62      Since these proceedings are, for the parties to the main proceedings, a step in the action pending before the referring court, the decision on costs is a matter for that court. Costs incurred in submitting observations to the Court, other than the costs of those parties, are not recoverable.

On those grounds, the Court (Second Chamber) hereby rules:

1.      Article 101(1) TFEU, read in conjunction with Article 4(3) TEU,

must be interpreted as meaning that, where a national court finds that a regulation fixing minimum amounts for lawyers’ fees, made mandatory by national legislation, is contrary to Article 101(1) TFEU, it is required to disapply that national regulation in respect of the party ordered to pay the costs of lawyers’ fees, including when that party did not sign any agreement for lawyers’ services and lawyers’ fees.

2.      Article 101(1) TFEU, read in conjunction with Article 4(3) TEU,

must be interpreted as meaning that national legislation which, first, does not allow a lawyer and his client to agree remuneration in an amount below the minimum amount laid down in a regulation issued by a professional organisation of lawyers such as the Visshia advokatski savet (Supreme Council of the Legal Profession) and, secondly, does not authorise the courts to order reimbursement of fees in an amount less than that minimum amount, must be deemed to constitute a restriction on competition ‘by object’ within the meaning of Article 101(1) TFEU. Where there is such a restriction, the legitimate objectives allegedly pursued by that national legislation may not be relied on in order to bring the conduct in question outside the scope of the prohibition on agreements, decisions and concerted practices which are restrictive of competition, laid down in Article 101(1) TFEU.

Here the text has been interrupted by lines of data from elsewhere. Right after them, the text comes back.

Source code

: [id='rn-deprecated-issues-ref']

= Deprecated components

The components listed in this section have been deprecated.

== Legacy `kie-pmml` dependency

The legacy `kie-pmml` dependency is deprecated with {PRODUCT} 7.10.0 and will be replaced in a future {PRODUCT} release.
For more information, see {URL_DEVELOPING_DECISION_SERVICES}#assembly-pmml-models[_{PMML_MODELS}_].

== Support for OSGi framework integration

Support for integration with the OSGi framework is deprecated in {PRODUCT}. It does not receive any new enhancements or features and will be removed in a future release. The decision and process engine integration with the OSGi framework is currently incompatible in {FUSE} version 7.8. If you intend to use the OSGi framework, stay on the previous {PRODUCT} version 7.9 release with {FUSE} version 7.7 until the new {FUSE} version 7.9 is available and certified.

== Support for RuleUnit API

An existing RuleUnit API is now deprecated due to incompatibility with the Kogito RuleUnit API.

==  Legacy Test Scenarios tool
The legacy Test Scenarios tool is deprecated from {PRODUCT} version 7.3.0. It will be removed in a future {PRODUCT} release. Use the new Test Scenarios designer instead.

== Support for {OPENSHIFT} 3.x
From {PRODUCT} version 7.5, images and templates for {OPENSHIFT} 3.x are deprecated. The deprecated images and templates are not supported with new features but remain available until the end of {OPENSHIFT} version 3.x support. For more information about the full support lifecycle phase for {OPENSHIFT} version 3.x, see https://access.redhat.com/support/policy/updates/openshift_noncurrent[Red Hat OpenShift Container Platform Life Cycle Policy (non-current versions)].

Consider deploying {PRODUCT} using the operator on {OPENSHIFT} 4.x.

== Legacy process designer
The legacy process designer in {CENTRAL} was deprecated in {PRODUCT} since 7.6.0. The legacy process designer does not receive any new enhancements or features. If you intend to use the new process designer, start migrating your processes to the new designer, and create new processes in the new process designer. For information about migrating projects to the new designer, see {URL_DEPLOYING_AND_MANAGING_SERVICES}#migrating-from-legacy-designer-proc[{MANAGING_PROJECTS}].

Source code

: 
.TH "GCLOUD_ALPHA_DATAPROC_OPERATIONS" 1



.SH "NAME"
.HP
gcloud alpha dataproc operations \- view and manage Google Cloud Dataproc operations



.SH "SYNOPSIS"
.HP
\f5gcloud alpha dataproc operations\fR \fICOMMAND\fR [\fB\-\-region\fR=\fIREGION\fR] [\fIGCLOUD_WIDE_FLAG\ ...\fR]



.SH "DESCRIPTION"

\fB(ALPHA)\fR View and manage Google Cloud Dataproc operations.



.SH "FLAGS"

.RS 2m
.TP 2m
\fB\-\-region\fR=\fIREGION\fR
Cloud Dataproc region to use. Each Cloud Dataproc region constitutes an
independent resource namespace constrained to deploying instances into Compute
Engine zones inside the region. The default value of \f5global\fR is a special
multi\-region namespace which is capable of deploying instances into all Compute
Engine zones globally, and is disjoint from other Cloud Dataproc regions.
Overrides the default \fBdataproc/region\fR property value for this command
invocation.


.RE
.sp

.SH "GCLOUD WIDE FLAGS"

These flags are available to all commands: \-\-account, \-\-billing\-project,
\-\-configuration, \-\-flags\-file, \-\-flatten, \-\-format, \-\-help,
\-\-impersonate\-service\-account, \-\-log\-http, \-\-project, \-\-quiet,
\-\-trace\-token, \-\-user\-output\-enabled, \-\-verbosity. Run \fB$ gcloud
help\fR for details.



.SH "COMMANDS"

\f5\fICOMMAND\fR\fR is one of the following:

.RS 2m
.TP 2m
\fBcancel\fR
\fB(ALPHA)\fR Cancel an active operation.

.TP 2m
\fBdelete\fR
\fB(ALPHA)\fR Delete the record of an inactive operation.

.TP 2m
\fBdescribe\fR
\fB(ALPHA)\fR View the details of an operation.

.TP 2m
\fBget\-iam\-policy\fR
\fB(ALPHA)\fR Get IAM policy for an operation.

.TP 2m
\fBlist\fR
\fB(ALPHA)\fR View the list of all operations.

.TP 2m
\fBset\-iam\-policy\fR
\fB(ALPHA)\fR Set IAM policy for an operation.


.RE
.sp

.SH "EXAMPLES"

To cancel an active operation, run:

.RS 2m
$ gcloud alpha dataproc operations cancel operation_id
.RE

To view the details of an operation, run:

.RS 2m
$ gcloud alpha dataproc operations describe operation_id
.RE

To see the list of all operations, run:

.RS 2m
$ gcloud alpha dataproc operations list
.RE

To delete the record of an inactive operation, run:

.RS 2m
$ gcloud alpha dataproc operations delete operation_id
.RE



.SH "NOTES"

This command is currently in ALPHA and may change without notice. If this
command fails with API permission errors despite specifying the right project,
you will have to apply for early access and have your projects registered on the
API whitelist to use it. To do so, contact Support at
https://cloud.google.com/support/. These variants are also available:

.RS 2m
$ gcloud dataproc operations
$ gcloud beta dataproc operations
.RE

3.      Article 101(2) TFEU, read in conjunction with Article 4(3) TEU,

must be interpreted as meaning that, where a national court finds that a regulation fixing minimum amounts of lawyers’ fees, made mandatory by national legislation, disregards the prohibition laid down in Article 101(1) TFEU, it is required to disapply that national legislation, including when the minimum amounts provided for by that regulation reflect actual market prices for lawyers’ services.

[Signatures]


*      Language of the case: Bulgarian.